Plasmodium falciparum is one of the Plasmodium species that cause malaria, a disease that is initiated by parasitic infection of erythrocytes. Several host receptors and P. falciparum ligands that mediate invasion have been described, but different parasite strains have differential dependencies on known receptors. Crosnier et al. now reveal that basigin (also known as CD147, EMMPRIN and leukocyte activation antigen M6) is a receptor for the parasite invasin reticulocyte-binding protein 5 (Rh5) and appears to be required for invasion by all P. falciparum strains.

Two genetic approaches confirmed that basigin is the receptor for P. falciparum.

Rh5 is a member of a multiprotein family of P. falciparum erythrocyte invasion ligands but, unlike for all other members of the family, attempts to delete the gene that encodes Rh5 did not recover viable parasites in any P. falciparum strain, suggesting that it may be essential for invasion. To find the Rh5 receptor, the authors screened recombinant ectodomain fragments of 40 erythrocyte receptors using AVEXIS (avidity-based extracellular interaction screen), leading to the identification of basigin as the Rh5 receptor.

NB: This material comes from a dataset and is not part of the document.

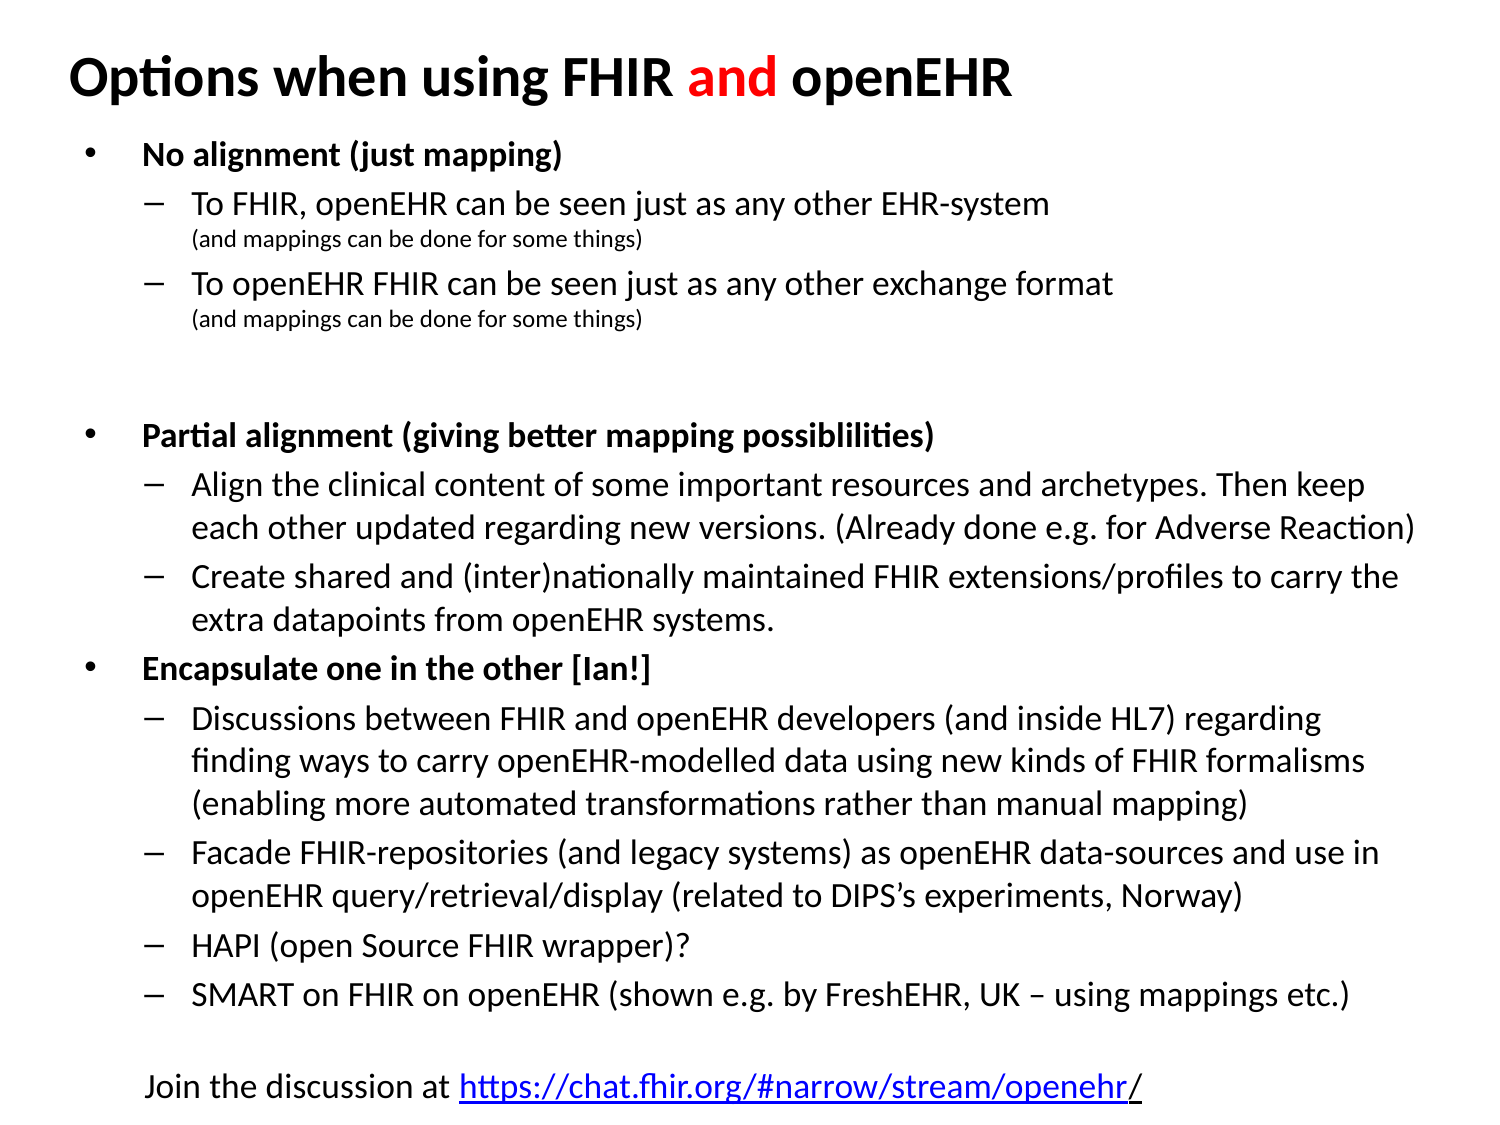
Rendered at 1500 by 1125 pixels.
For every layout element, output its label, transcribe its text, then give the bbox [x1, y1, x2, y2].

title Options when using FHIR and openEHR [54, 26, 1450, 119]
list No alignment (just mapping) To FHIR, openEHR can be seen just as any other EHR-system (and mappings can be done for some things) To openEHR FHIR can be seen just as any other exchange format (and mappings can be done for some things) Partial alignment (giving better mapping possiblilities) Align the clinical content of some important resources and archetypes. Then keep each other updated regarding new versions. (Already done e.g. for Adverse Reaction) Create shared and (inter)nationally maintained FHIR extensions/profiles to carry the extra datapoints from openEHR systems. Encapsulate one in the other [Ian!] Discussions between FHIR and openEHR developers (and inside HL7) regarding finding ways to carry openEHR-modelled data using new kinds of FHIR formalisms (enabling more automated transformations rather than manual mapping) Facade FHIR-repositories (and legacy systems) as openEHR data-sources and use in openEHR query/retrieval/display (related to DIPS’s experiments, Norway) HAPI (open Source FHIR wrapper)? SMART on FHIR on openEHR (shown e.g. by FreshEHR, UK – using mappings etc.) Join the discussion at https://chat.fhir.org/#narrow/stream/openehr/ [54, 123, 1438, 1074]
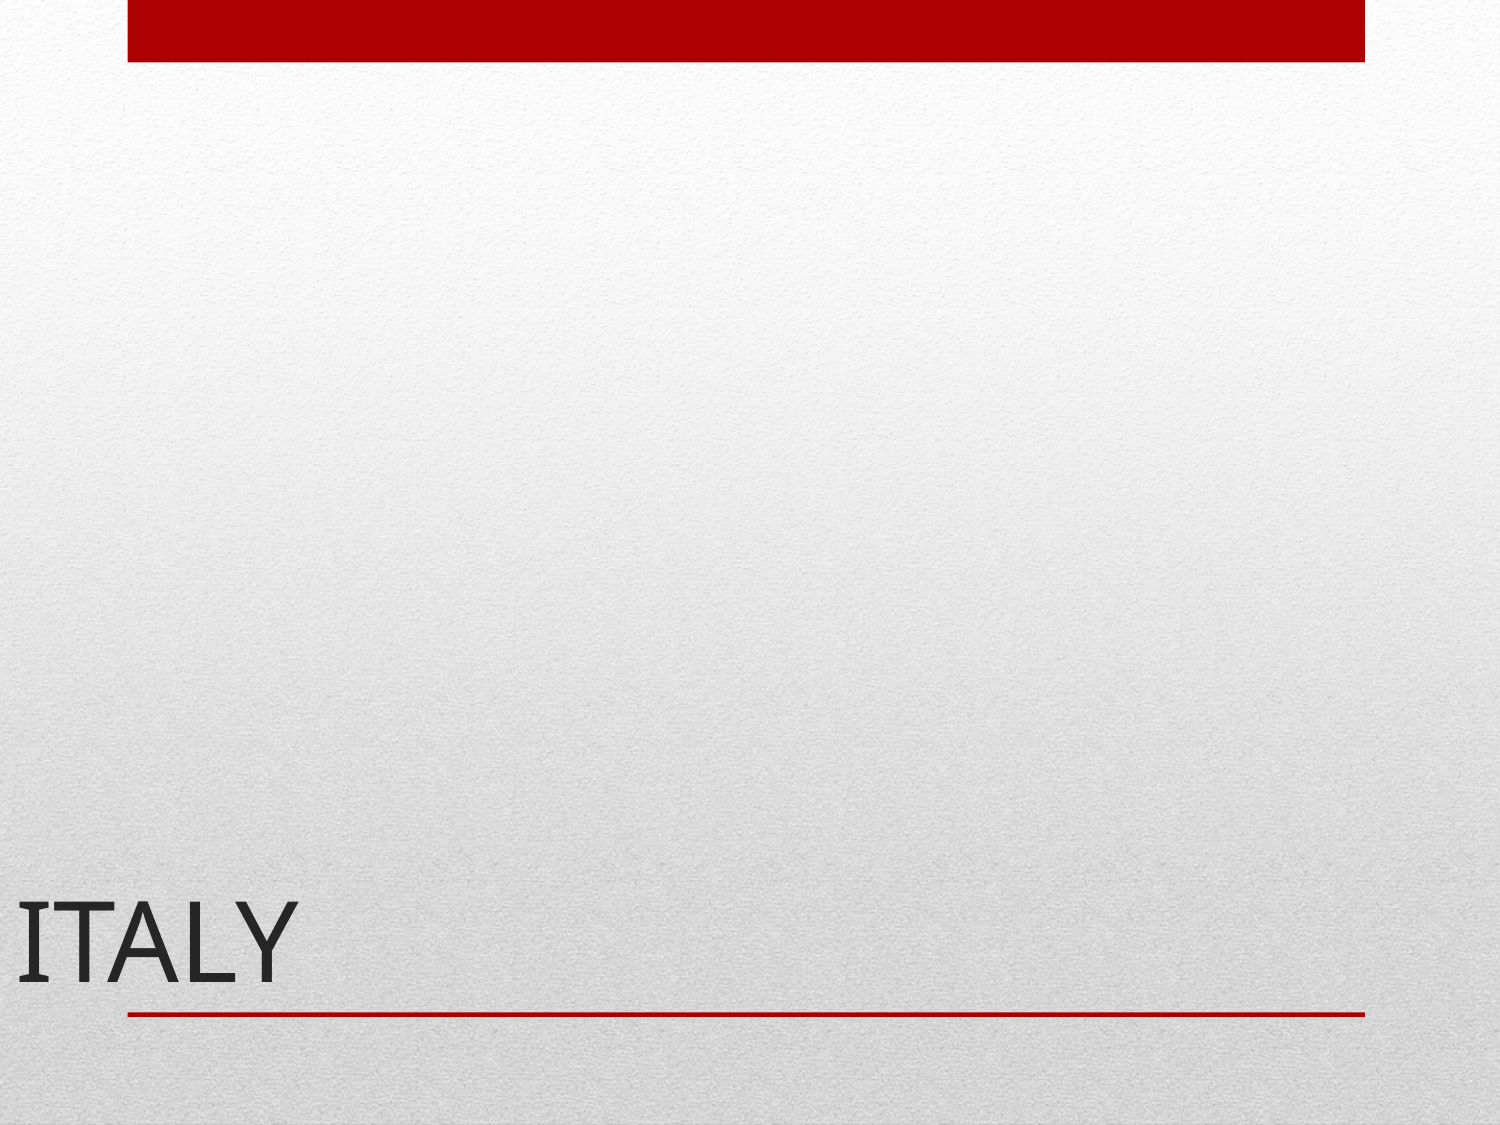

The authors then tested the invasion capabilities of nine standard laboratory strains in the presence of a soluble version of the basigin extracellular domain or a basigin-specific monoclonal antibody and found that invasion was potently inhibited in a dose-dependent manner in all cases. Similarly, invasion of six Senegalese field isolates was inhibited by the addition of the basigin-specific monoclonal antibody.

Two genetic approaches confirmed that basigin is an important erythrocyte invasion receptor for P. falciparum. First, RNA interference was used to decrease the cell surface levels of basigin on erythrocytes that were differentiated from haematopoietic stem cells, and this reduced parasite entry. Second, invasion of erythrocytes of the Oka− blood group, which carry a mutation in the putative Rh5-binding loop of basigin, was also reduced.

The finding that a single receptor–ligand pair may mediate the entry of all P. falciparum strains into erythrocytes is an important step forward in understanding the invasion process and provides a focus for new therapeutics. However, as deletion of other putative invasion proteins also decreases invasion, albeit in a strain-specific manner, parasite invasion is clearly a complex process that requires multiple interactions.